SUPPLIED MATERIAL:
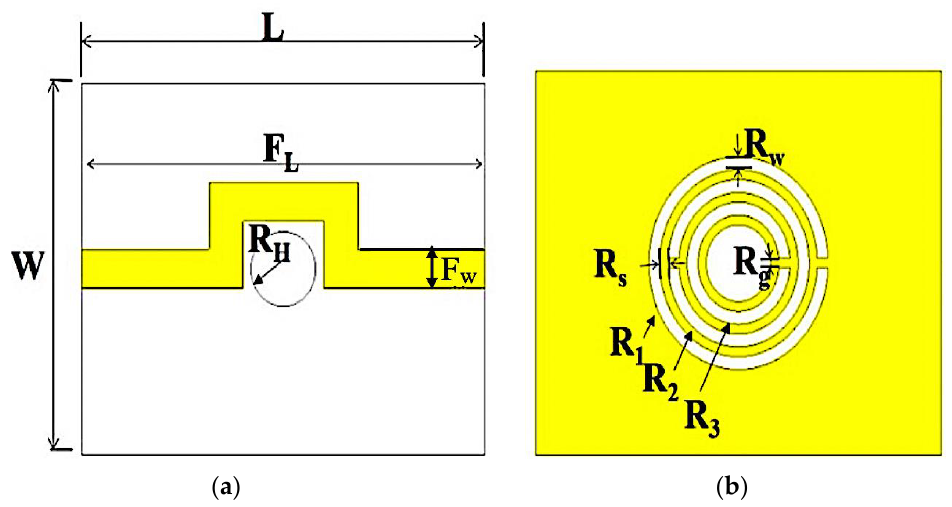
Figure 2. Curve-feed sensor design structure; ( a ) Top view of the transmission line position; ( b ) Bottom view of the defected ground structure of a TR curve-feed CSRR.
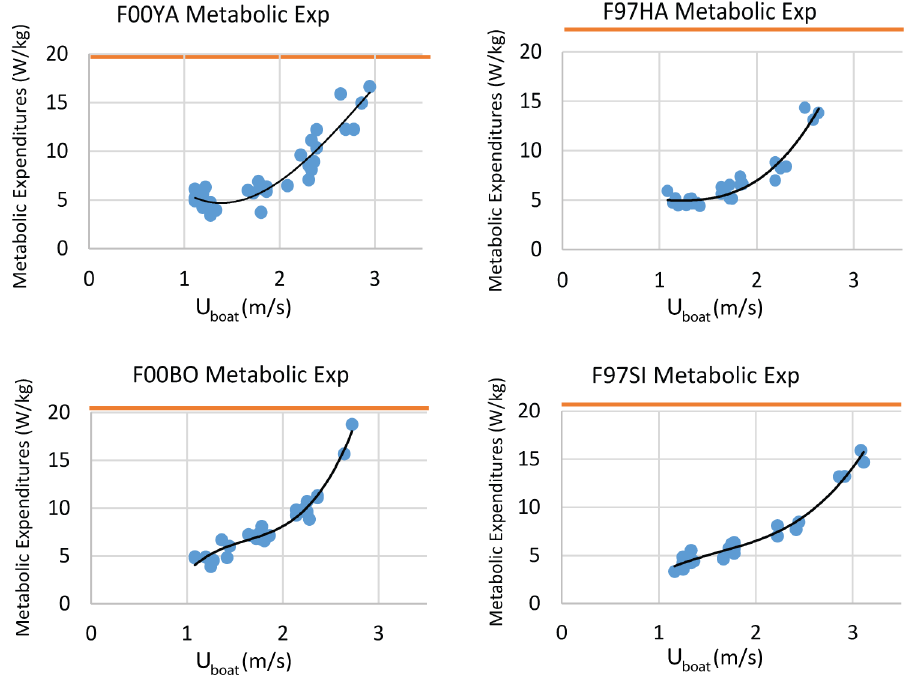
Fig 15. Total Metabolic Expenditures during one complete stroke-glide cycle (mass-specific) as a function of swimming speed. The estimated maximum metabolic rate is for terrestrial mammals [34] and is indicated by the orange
--
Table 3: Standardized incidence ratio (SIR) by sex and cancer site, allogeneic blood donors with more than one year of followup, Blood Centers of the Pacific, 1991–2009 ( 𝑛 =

TASK STATEMENT: In the listing above, find the line with "Figure 2. Curve-feed" and the line with "Fig 15. Total". Copy exactly those two and every line between, without the pictures.

TASK RESPONSE:
Figure 2. Curve-feed sensor design structure; ( a ) Top view of the transmission line position; ( b ) Bottom view of the defected ground structure of a TR curve-feed CSRR.
Fig 15. Total Metabolic Expenditures during one complete stroke-glide cycle (mass-specific) as a function of swimming speed. The estimated maximum metabolic rate is for terrestrial mammals [34] and is indicated by the orange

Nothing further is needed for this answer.